Fig. 6. Structural basis and MD simulation for the icilin recognition.

a The Ca²⁺ and icilin binding sites in the VSLD of MmTRPM8_{LMNG-Ca-icilin}. b The icilin density in MmTRPM8_{LMNG-Ca-icilin} at the level of 0.015 in UCSF chimera. c Interactions between MmTRPM8 and Ca²⁺ and icilin. d The binding of Ca²⁺ and icilin induces local conformational change revealed by structural comparison of MmTRPM8_{LMNG-Ca-icilin} (salmon) and MmTRPM8_{LMNG-ligand-free} (cyan). e The RMSD of icilin plotted against simulation time. f The distance between the N21 atom in icilin and CG atom in Phe839 plotted against simulation time. g The RMSD of Ca²⁺ plotted against simulation time. h The distance between the Ca²⁺ and CG atom in Asp802 plotted against simulation time. i–k Concentration-dependent icilin activation of Asp802, Phe839, and Arg842 mutants in comparison with WT MmTRPM8 in whole-cell patch-clamp recordings (For WT MmTRPM8, n = 5; for D802A, D802I, D802L, D802S, D802N, D802Q, F839R, F839Y, R842K, R842N, and R842Q, n = 3). All data points are mean ± s.e.m. For e–k, source data are provided as a Source Data file.

Fig. 7. MmTRPM8 structures are in closed states.

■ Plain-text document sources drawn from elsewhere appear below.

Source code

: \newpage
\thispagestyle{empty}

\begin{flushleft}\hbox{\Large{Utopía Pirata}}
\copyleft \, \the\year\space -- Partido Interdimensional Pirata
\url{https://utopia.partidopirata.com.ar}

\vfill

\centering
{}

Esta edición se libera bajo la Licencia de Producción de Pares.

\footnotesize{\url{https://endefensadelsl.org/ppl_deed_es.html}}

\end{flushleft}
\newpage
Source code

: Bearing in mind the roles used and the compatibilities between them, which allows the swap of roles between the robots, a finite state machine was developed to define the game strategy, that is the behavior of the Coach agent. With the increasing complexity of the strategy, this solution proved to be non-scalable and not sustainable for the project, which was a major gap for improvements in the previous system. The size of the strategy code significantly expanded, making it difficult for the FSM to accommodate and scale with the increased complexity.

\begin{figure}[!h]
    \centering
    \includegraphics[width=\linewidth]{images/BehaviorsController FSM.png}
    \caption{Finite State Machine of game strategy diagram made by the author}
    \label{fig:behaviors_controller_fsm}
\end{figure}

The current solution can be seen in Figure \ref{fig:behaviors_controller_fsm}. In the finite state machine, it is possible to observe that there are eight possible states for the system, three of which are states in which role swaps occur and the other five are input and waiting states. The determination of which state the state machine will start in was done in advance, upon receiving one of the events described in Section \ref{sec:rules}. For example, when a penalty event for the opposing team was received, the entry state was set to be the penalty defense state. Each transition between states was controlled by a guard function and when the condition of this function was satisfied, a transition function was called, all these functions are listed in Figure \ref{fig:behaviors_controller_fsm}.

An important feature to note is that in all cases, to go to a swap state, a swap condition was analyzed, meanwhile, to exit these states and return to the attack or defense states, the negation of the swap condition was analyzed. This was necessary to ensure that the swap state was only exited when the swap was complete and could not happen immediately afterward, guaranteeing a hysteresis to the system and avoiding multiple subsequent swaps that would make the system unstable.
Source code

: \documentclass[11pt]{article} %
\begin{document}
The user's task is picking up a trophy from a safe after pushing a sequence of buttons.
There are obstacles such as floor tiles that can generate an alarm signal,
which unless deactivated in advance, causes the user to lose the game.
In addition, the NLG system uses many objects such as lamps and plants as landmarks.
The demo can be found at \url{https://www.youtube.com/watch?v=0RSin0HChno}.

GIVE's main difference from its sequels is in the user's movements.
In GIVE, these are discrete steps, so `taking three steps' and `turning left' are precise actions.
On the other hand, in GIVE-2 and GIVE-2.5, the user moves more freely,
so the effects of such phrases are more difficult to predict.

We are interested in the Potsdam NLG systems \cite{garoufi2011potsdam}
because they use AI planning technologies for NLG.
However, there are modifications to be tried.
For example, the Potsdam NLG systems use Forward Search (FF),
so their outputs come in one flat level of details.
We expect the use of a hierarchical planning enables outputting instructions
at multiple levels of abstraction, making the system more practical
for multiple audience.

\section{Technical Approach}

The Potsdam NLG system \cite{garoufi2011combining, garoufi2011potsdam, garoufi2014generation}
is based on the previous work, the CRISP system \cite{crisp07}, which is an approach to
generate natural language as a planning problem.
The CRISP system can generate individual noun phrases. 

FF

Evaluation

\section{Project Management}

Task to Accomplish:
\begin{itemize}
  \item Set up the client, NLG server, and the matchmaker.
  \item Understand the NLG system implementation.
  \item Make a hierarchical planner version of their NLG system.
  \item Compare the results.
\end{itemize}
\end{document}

a Ion conduction pore of MmTRPM8_{LMNG-ligand-free} with front and rear subunits removed for clarity. Central pathway is marked with a dotted mesh. b Pore radii along the central axis in six MmTRPM8 structures. Source data are provided as a Source Data file. c Structural comparison of the pore domain in MmTRPM8_{LMNG-ligand-free} and the closed MmTRPM4 (PDB: 6BCJ). For clarity, the front and rear subunits are omitted. The rectangular box indicates the activation gate. d Structural comparison of the pore domain in MmTRPM8_{LMNG-ligand-free} and the closed MmTRPM7 (PDB: 5ZX5). Structures of the activation gates in MmTRPM8_{LMNG-ligand-free} (e), closed MmTRPM4 (f), and closed MmTRPM7 (g). Dash lines show diagonal atom-to-atom distances of Cα atoms from constriction-lining residues (in Å).